» Passage to read:
- Family classifies the species or species complex to the taxonomic family level.
- Taxon_name is the name of the 103 different species or species complexes included in the study.
- Locus is the mtDNA locus comprising the phylogeographic dataset for each species.
- Seq_Model is the best model of molecular evolution identified by MEGA X and used to generate gene trees in BEAST.
- Region is the discrete (binary/binned) biogeographic region for each taxon.
- Mid_elev is the midpoint of the elevational distribution.
- Area is the in-region geographic sampling area of each taxon, given in kilometers squared.
- Stem_Age is the age of the node in the MCC tree connecting all in-region sequences to its closest relative.
- Crown_age is the age of the node at which all in-region sequences in the MCC tree coalesce.
- N_Total is the total number of sequences of each taxon used to generate the mtDNA gene tree in BEAST.
- N_InRegion is the number of sequences georeferenced to the area of interest used to calculate discrete levels of in-region phylogeographic structure.
- Superspecies is a binary variable (Yes/No) indicating whether the taxonomic unit of study is comprised of multiple named taxa according to the South American Checklist Committee or not.
- HWI is the hand-wing index of each taxon.
- GMYC is the raw number of discrete phylogeographic clusters.
- Diff_Rate is the rate at which discrete clusters form (GMYC/crown age).

» Study material:
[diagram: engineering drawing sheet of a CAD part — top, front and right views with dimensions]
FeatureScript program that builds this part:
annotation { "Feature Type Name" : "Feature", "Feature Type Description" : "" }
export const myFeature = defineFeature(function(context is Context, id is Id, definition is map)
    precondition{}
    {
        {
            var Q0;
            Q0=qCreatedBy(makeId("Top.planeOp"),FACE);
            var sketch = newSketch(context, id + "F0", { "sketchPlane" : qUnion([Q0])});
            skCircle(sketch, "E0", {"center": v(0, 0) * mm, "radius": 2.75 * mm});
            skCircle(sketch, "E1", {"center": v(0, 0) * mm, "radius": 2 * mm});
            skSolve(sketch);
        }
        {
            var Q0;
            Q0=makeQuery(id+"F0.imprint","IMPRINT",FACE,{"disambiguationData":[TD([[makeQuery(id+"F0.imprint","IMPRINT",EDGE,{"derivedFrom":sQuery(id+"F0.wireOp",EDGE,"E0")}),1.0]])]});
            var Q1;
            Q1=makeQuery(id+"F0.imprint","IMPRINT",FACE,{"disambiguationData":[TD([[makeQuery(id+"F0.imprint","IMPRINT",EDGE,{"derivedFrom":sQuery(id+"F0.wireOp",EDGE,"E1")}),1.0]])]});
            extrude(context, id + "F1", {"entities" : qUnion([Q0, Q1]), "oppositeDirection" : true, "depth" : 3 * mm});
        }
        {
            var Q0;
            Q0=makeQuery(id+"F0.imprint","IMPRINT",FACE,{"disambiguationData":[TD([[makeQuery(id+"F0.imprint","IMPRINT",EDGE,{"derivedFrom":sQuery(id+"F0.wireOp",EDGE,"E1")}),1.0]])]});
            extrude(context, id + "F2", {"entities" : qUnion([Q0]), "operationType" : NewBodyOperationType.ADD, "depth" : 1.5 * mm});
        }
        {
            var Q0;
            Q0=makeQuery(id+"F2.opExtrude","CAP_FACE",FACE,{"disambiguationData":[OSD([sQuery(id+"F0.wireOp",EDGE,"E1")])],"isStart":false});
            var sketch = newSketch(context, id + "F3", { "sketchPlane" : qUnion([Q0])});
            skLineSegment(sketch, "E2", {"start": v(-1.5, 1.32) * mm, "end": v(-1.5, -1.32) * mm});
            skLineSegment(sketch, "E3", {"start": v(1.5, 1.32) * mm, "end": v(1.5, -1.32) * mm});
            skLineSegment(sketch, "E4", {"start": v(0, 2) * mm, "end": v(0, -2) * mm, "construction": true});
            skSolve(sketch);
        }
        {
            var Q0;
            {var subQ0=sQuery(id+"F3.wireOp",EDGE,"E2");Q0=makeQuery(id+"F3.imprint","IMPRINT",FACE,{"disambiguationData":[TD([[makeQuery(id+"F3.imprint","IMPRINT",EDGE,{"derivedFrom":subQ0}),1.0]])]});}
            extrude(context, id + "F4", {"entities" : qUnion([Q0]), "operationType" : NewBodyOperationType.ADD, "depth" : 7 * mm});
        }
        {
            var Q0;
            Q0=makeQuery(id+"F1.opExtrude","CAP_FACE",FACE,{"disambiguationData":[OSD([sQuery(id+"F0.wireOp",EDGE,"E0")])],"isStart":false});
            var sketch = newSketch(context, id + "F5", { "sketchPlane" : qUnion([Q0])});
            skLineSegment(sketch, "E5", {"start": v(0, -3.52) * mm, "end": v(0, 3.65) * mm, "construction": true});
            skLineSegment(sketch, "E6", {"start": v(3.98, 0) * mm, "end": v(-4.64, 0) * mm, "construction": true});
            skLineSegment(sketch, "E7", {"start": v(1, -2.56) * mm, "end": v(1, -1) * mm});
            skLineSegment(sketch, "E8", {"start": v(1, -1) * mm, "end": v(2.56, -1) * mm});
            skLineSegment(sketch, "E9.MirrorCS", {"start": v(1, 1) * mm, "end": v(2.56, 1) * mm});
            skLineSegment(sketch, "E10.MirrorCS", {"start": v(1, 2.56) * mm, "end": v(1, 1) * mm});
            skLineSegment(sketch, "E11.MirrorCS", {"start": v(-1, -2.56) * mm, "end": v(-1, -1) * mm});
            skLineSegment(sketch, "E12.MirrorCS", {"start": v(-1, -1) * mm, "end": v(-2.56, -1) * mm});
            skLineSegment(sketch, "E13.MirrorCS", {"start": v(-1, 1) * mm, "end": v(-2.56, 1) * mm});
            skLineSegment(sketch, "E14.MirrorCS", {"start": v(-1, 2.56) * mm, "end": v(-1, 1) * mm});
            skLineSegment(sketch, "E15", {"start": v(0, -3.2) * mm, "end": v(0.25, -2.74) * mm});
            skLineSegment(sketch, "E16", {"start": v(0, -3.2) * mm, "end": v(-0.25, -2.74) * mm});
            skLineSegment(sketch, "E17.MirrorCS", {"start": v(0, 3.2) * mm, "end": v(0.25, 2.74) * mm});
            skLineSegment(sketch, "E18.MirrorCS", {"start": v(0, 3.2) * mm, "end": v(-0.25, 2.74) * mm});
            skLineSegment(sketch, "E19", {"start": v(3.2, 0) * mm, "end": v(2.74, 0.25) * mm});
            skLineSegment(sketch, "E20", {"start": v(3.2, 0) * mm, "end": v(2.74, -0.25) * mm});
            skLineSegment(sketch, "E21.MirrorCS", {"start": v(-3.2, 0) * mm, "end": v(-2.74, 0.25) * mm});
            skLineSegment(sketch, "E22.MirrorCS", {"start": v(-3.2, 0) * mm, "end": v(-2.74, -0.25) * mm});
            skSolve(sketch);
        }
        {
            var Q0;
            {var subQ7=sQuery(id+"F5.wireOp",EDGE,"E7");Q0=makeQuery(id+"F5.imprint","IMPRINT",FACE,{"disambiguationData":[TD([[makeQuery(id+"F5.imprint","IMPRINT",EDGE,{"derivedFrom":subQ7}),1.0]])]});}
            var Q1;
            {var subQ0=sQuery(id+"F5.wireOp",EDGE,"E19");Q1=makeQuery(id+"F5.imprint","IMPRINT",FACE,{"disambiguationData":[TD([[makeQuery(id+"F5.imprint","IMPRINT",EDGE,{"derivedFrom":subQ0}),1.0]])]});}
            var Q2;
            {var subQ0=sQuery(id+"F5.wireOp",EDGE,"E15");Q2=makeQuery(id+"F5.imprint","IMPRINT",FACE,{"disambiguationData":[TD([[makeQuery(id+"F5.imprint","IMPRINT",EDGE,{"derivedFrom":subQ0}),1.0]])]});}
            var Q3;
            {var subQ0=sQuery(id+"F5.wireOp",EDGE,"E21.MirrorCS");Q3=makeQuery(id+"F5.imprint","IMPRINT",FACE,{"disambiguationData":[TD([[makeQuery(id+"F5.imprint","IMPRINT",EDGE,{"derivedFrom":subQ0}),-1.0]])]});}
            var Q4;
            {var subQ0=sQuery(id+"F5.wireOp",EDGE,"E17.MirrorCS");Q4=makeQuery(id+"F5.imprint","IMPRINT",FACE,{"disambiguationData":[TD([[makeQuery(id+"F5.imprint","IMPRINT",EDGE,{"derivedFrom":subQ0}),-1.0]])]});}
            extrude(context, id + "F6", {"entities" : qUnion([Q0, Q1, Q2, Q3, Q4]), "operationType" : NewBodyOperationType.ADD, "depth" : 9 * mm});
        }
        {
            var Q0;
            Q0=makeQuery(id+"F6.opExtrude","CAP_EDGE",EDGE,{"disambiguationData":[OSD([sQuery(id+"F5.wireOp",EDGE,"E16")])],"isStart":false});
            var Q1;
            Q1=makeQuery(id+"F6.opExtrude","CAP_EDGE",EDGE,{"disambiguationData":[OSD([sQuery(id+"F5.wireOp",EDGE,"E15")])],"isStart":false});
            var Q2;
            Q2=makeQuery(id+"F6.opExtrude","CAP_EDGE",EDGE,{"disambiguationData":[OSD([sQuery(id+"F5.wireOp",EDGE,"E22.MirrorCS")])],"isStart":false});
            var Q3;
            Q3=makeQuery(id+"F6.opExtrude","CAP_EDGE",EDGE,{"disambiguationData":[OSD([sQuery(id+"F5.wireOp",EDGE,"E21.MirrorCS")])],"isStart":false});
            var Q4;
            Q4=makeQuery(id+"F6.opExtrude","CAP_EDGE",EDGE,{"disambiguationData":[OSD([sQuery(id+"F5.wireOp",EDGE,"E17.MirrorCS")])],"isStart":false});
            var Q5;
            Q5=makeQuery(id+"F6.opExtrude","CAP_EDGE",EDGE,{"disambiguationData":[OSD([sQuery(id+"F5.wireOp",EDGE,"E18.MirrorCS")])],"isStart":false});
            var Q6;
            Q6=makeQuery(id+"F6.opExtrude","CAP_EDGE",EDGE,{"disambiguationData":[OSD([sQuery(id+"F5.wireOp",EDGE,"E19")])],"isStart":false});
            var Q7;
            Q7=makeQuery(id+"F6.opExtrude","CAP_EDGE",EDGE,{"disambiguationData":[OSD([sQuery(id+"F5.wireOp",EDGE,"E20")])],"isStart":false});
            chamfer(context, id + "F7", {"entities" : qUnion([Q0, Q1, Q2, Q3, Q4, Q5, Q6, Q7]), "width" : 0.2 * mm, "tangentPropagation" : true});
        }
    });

» Work instruction:
According to the variable definitions, how is Diff_Rate calculated?

» Exercise response:
Diff_Rate is calculated as GMYC divided by crown age (GMYC/crown age).